▶ **WHAT YOU WILL DO**: Show each line of the data below in which "pada" occurs.

Records from a data source
---

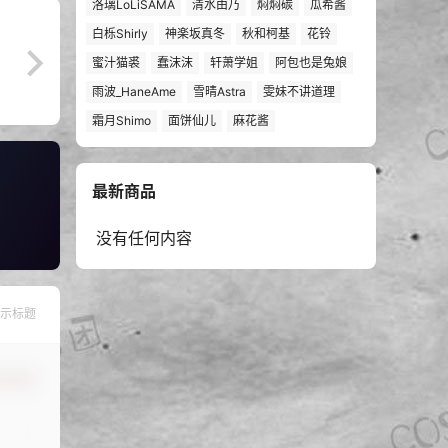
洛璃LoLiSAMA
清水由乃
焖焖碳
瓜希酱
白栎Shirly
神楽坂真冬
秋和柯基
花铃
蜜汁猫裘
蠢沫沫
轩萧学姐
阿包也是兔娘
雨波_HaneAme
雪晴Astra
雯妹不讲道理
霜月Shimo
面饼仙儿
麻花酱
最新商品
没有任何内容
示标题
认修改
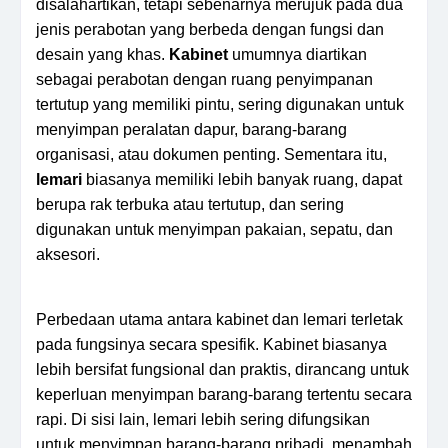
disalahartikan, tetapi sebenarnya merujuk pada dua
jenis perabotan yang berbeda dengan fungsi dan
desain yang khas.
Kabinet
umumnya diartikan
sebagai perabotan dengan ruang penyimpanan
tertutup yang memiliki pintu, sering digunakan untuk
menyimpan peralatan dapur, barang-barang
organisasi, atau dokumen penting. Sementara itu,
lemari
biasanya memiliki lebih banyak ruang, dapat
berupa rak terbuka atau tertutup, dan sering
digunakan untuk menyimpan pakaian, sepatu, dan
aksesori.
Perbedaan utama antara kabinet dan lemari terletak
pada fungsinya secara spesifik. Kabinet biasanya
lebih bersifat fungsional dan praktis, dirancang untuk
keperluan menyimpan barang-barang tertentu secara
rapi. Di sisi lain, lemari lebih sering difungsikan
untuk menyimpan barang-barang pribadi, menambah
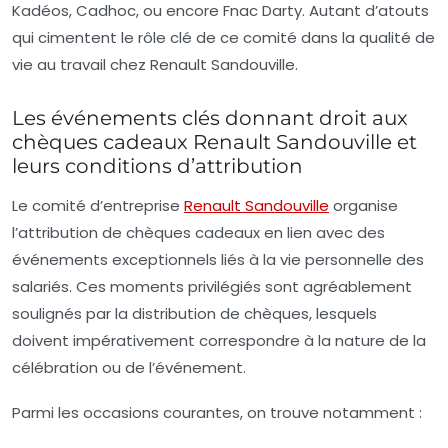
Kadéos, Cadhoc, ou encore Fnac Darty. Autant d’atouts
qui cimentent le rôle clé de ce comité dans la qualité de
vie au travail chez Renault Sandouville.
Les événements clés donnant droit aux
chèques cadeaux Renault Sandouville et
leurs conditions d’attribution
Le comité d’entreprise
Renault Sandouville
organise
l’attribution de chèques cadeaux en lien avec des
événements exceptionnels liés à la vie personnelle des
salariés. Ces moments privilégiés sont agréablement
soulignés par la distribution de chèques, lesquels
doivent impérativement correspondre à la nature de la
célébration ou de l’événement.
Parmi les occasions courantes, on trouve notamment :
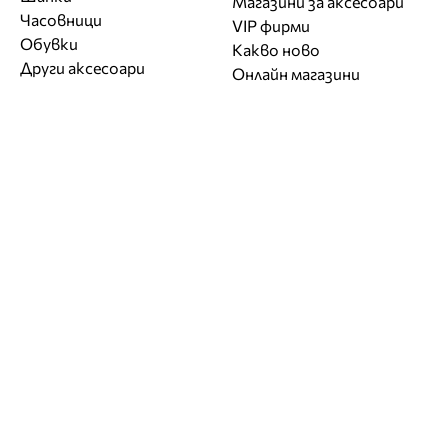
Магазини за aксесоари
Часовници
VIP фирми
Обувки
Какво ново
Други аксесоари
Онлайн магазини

---

▶ **ANSWER BELOW**:
disalahartikan, tetapi sebenarnya merujuk pada dua
pada fungsinya secara spesifik. Kabinet biasanya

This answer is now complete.